What this task involves: Give the listing again character for character, but drop the images.

►

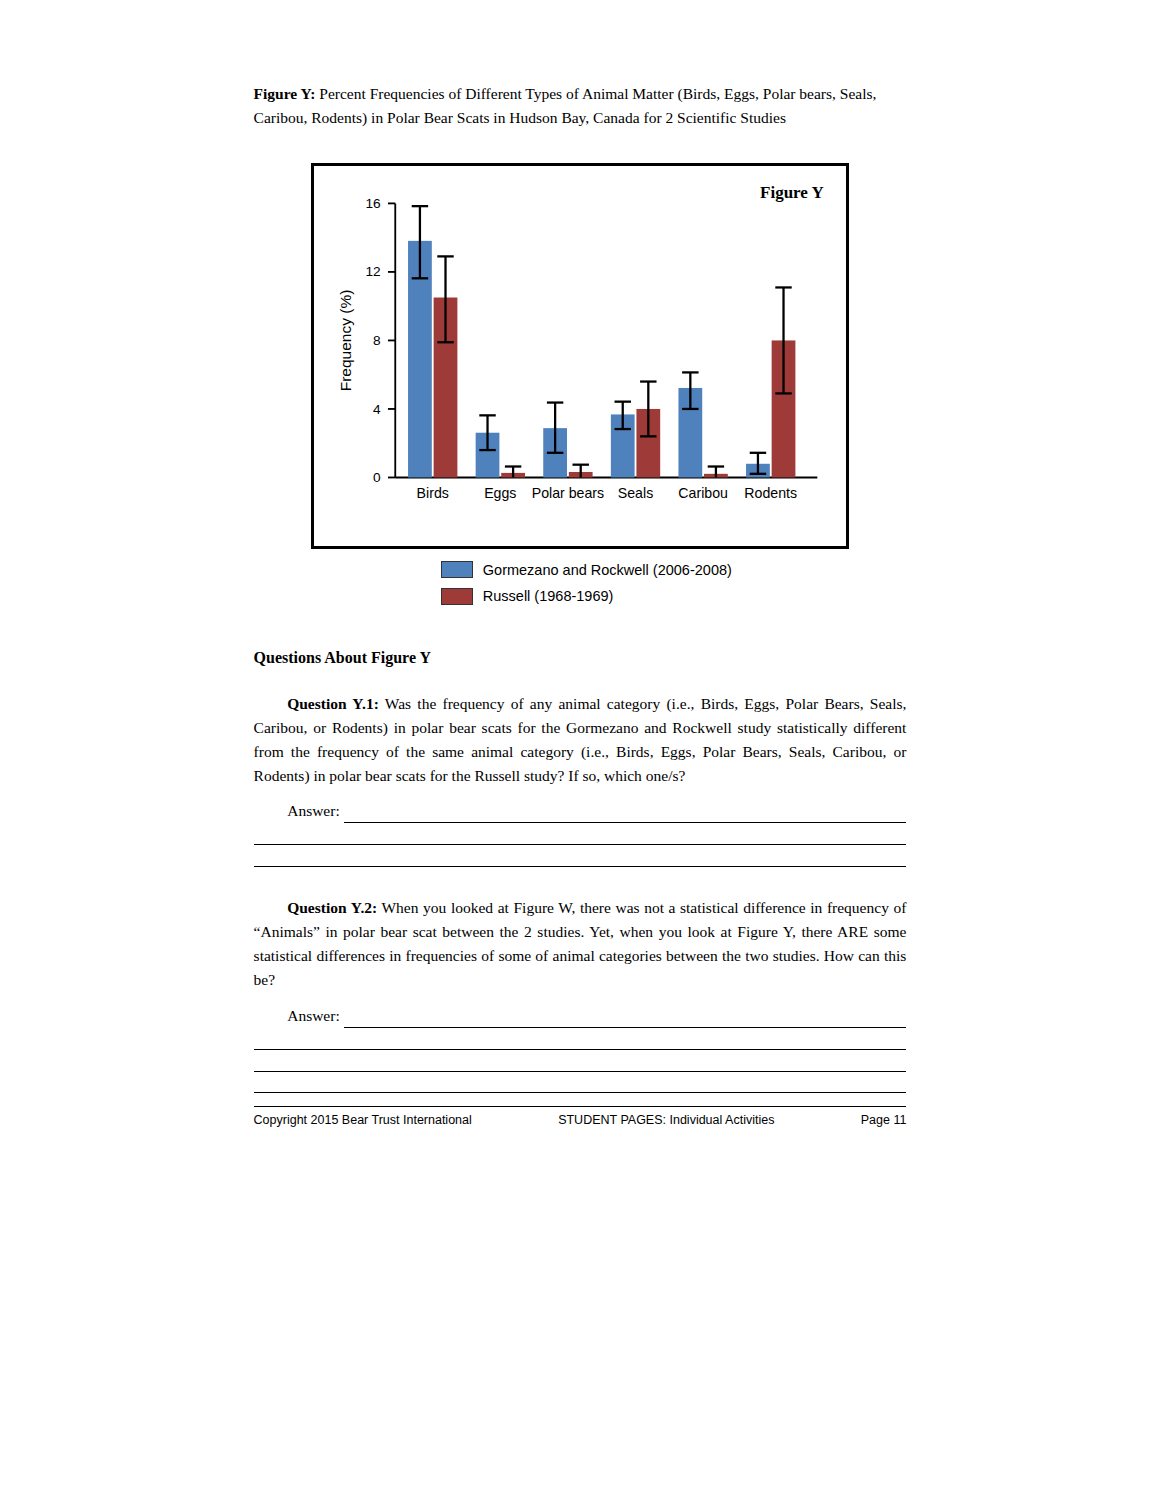Figure Y: Percent Frequencies of Different Types of Animal Matter (Birds, Eggs, Polar bears, Seals, Caribou, Rodents) in Polar Bear Scats in Hudson Bay, Canada for 2 Scientific Studies
Figure Y
0 4 8 12 16 Frequency (%) Birds Eggs Polar bears Seals Caribou Rodents
Gormezano and Rockwell (2006-2008)
Russell (1968-1969)
Questions About Figure Y
Question Y.1: Was the frequency of any animal category (i.e., Birds, Eggs, Polar Bears, Seals, Caribou, or Rodents) in polar bear scats for the Gormezano and Rockwell study statistically different from the frequency of the same animal category (i.e., Birds, Eggs, Polar Bears, Seals, Caribou, or Rodents) in polar bear scats for the Russell study? If so, which one/s?
Answer:
Question Y.2: When you looked at Figure W, there was not a statistical difference in frequency of “Animals” in polar bear scat between the 2 studies. Yet, when you look at Figure Y, there ARE some statistical differences in frequencies of some of animal categories between the two studies. How can this be?
Answer:
Copyright 2015 Bear Trust International STUDENT PAGES: Individual Activities Page 11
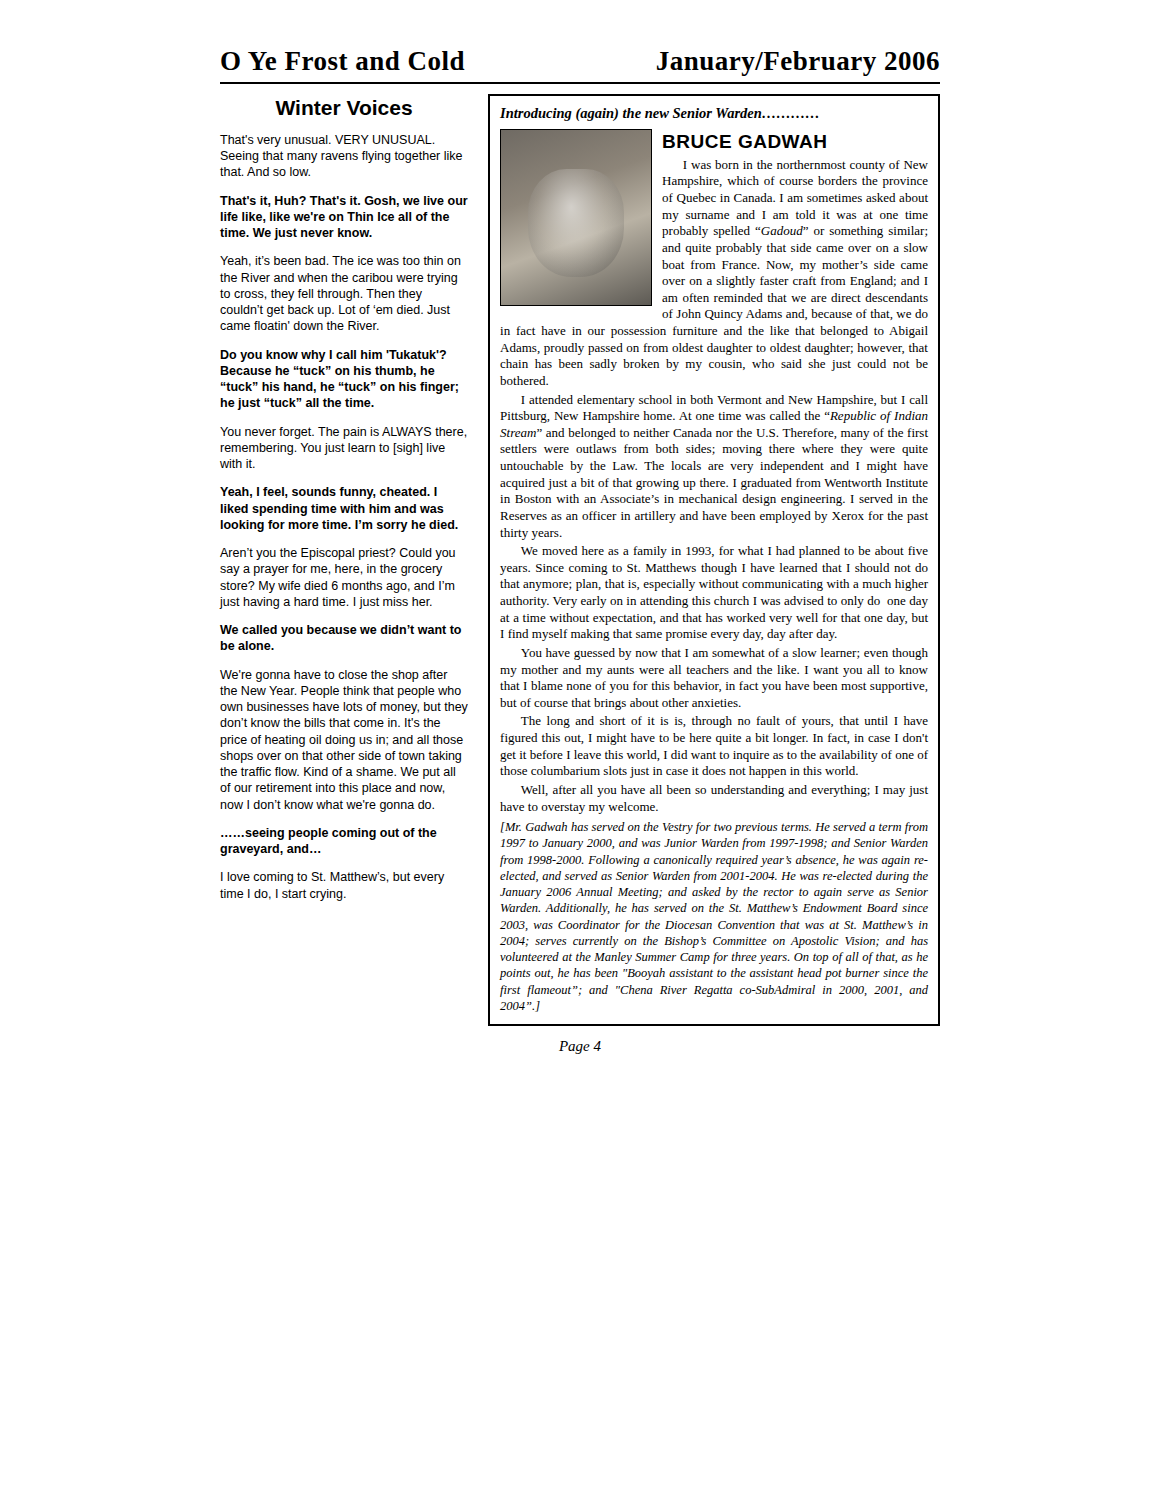O Ye Frost and Cold
January/February 2006
Winter Voices
That's very unusual. VERY UNUSUAL. Seeing that many ravens flying together like that. And so low.
That's it, Huh? That's it. Gosh, we live our life like, like we're on Thin Ice all of the time. We just never know.
Yeah, it’s been bad. The ice was too thin on the River and when the caribou were trying to cross, they fell through. Then they couldn’t get back up. Lot of ‘em died. Just came floatin' down the River.
Do you know why I call him 'Tukatuk'? Because he “tuck” on his thumb, he “tuck” his hand, he “tuck” on his finger; he just “tuck” all the time.
You never forget. The pain is ALWAYS there, remembering. You just learn to [sigh] live with it.
Yeah, I feel, sounds funny, cheated. I liked spending time with him and was looking for more time. I’m sorry he died.
Aren’t you the Episcopal priest? Could you say a prayer for me, here, in the grocery store? My wife died 6 months ago, and I’m just having a hard time. I just miss her.
We called you because we didn’t want to be alone.
We're gonna have to close the shop after the New Year. People think that people who own businesses have lots of money, but they don’t know the bills that come in. It's the price of heating oil doing us in; and all those shops over on that other side of town taking the traffic flow. Kind of a shame. We put all of our retirement into this place and now, now I don’t know what we're gonna do.
……seeing people coming out of the graveyard, and…
I love coming to St. Matthew’s, but every time I do, I start crying.
Introducing (again) the new Senior Warden…………
BRUCE GADWAH
I was born in the northernmost county of New Hampshire, which of course borders the province of Quebec in Canada. I am sometimes asked about my surname and I am told it was at one time probably spelled “Gadoud” or something similar; and quite probably that side came over on a slow boat from France. Now, my mother’s side came over on a slightly faster craft from England; and I am often reminded that we are direct descendants of John Quincy Adams and, because of that, we do in fact have in our possession furniture and the like that belonged to Abigail Adams, proudly passed on from oldest daughter to oldest daughter; however, that chain has been sadly broken by my cousin, who said she just could not be bothered.
I attended elementary school in both Vermont and New Hampshire, but I call Pittsburg, New Hampshire home. At one time was called the “Republic of Indian Stream” and belonged to neither Canada nor the U.S. Therefore, many of the first settlers were outlaws from both sides; moving there where they were quite untouchable by the Law. The locals are very independent and I might have acquired just a bit of that growing up there. I graduated from Wentworth Institute in Boston with an Associate’s in mechanical design engineering. I served in the Reserves as an officer in artillery and have been employed by Xerox for the past thirty years.
We moved here as a family in 1993, for what I had planned to be about five years. Since coming to St. Matthews though I have learned that I should not do that anymore; plan, that is, especially without communicating with a much higher authority. Very early on in attending this church I was advised to only do one day at a time without expectation, and that has worked very well for that one day, but I find myself making that same promise every day, day after day.
You have guessed by now that I am somewhat of a slow learner; even though my mother and my aunts were all teachers and the like. I want you all to know that I blame none of you for this behavior, in fact you have been most supportive, but of course that brings about other anxieties.
The long and short of it is is, through no fault of yours, that until I have figured this out, I might have to be here quite a bit longer. In fact, in case I don't get it before I leave this world, I did want to inquire as to the availability of one of those columbarium slots just in case it does not happen in this world.
Well, after all you have all been so understanding and everything; I may just have to overstay my welcome.
[Mr. Gadwah has served on the Vestry for two previous terms. He served a term from 1997 to January 2000, and was Junior Warden from 1997-1998; and Senior Warden from 1998-2000. Following a canonically required year’s absence, he was again re-elected, and served as Senior Warden from 2001-2004. He was re-elected during the January 2006 Annual Meeting; and asked by the rector to again serve as Senior Warden. Additionally, he has served on the St. Matthew’s Endowment Board since 2003, was Coordinator for the Diocesan Convention that was at St. Matthew’s in 2004; serves currently on the Bishop’s Committee on Apostolic Vision; and has volunteered at the Manley Summer Camp for three years. On top of all of that, as he points out, he has been "Booyah assistant to the assistant head pot burner since the first flameout”; and "Chena River Regatta co-SubAdmiral in 2000, 2001, and 2004”.]
Page 4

◄

Response to the exercise:
Figure Y: Percent Frequencies of Different Types of Animal Matter (Birds, Eggs, Polar bears, Seals, Caribou, Rodents) in Polar Bear Scats in Hudson Bay, Canada for 2 Scientific Studies
Figure Y
0 4 8 12 16 Frequency (%) Birds Eggs Polar bears Seals Caribou Rodents
Gormezano and Rockwell (2006-2008)
Russell (1968-1969)
Questions About Figure Y
Question Y.1: Was the frequency of any animal category (i.e., Birds, Eggs, Polar Bears, Seals, Caribou, or Rodents) in polar bear scats for the Gormezano and Rockwell study statistically different from the frequency of the same animal category (i.e., Birds, Eggs, Polar Bears, Seals, Caribou, or Rodents) in polar bear scats for the Russell study? If so, which one/s?
Answer:
Question Y.2: When you looked at Figure W, there was not a statistical difference in frequency of “Animals” in polar bear scat between the 2 studies. Yet, when you look at Figure Y, there ARE some statistical differences in frequencies of some of animal categories between the two studies. How can this be?
Answer:
Copyright 2015 Bear Trust International STUDENT PAGES: Individual Activities Page 11
O Ye Frost and Cold
January/February 2006
Winter Voices
That's very unusual. VERY UNUSUAL. Seeing that many ravens flying together like that. And so low.
That's it, Huh? That's it. Gosh, we live our life like, like we're on Thin Ice all of the time. We just never know.
Yeah, it’s been bad. The ice was too thin on the River and when the caribou were trying to cross, they fell through. Then they couldn’t get back up. Lot of ‘em died. Just came floatin' down the River.
Do you know why I call him 'Tukatuk'? Because he “tuck” on his thumb, he “tuck” his hand, he “tuck” on his finger; he just “tuck” all the time.
You never forget. The pain is ALWAYS there, remembering. You just learn to [sigh] live with it.
Yeah, I feel, sounds funny, cheated. I liked spending time with him and was looking for more time. I’m sorry he died.
Aren’t you the Episcopal priest? Could you say a prayer for me, here, in the grocery store? My wife died 6 months ago, and I’m just having a hard time. I just miss her.
We called you because we didn’t want to be alone.
We're gonna have to close the shop after the New Year. People think that people who own businesses have lots of money, but they don’t know the bills that come in. It's the price of heating oil doing us in; and all those shops over on that other side of town taking the traffic flow. Kind of a shame. We put all of our retirement into this place and now, now I don’t know what we're gonna do.
……seeing people coming out of the graveyard, and…
I love coming to St. Matthew’s, but every time I do, I start crying.
Introducing (again) the new Senior Warden…………
BRUCE GADWAH
I was born in the northernmost county of New Hampshire, which of course borders the province of Quebec in Canada. I am sometimes asked about my surname and I am told it was at one time probably spelled “Gadoud” or something similar; and quite probably that side came over on a slow boat from France. Now, my mother’s side came over on a slightly faster craft from England; and I am often reminded that we are direct descendants of John Quincy Adams and, because of that, we do in fact have in our possession furniture and the like that belonged to Abigail Adams, proudly passed on from oldest daughter to oldest daughter; however, that chain has been sadly broken by my cousin, who said she just could not be bothered.
I attended elementary school in both Vermont and New Hampshire, but I call Pittsburg, New Hampshire home. At one time was called the “Republic of Indian Stream” and belonged to neither Canada nor the U.S. Therefore, many of the first settlers were outlaws from both sides; moving there where they were quite untouchable by the Law. The locals are very independent and I might have acquired just a bit of that growing up there. I graduated from Wentworth Institute in Boston with an Associate’s in mechanical design engineering. I served in the Reserves as an officer in artillery and have been employed by Xerox for the past thirty years.
We moved here as a family in 1993, for what I had planned to be about five years. Since coming to St. Matthews though I have learned that I should not do that anymore; plan, that is, especially without communicating with a much higher authority. Very early on in attending this church I was advised to only do one day at a time without expectation, and that has worked very well for that one day, but I find myself making that same promise every day, day after day.
You have guessed by now that I am somewhat of a slow learner; even though my mother and my aunts were all teachers and the like. I want you all to know that I blame none of you for this behavior, in fact you have been most supportive, but of course that brings about other anxieties.
The long and short of it is is, through no fault of yours, that until I have figured this out, I might have to be here quite a bit longer. In fact, in case I don't get it before I leave this world, I did want to inquire as to the availability of one of those columbarium slots just in case it does not happen in this world.
Well, after all you have all been so understanding and everything; I may just have to overstay my welcome.
[Mr. Gadwah has served on the Vestry for two previous terms. He served a term from 1997 to January 2000, and was Junior Warden from 1997-1998; and Senior Warden from 1998-2000. Following a canonically required year’s absence, he was again re-elected, and served as Senior Warden from 2001-2004. He was re-elected during the January 2006 Annual Meeting; and asked by the rector to again serve as Senior Warden. Additionally, he has served on the St. Matthew’s Endowment Board since 2003, was Coordinator for the Diocesan Convention that was at St. Matthew’s in 2004; serves currently on the Bishop’s Committee on Apostolic Vision; and has volunteered at the Manley Summer Camp for three years. On top of all of that, as he points out, he has been "Booyah assistant to the assistant head pot burner since the first flameout”; and "Chena River Regatta co-SubAdmiral in 2000, 2001, and 2004”.]
Page 4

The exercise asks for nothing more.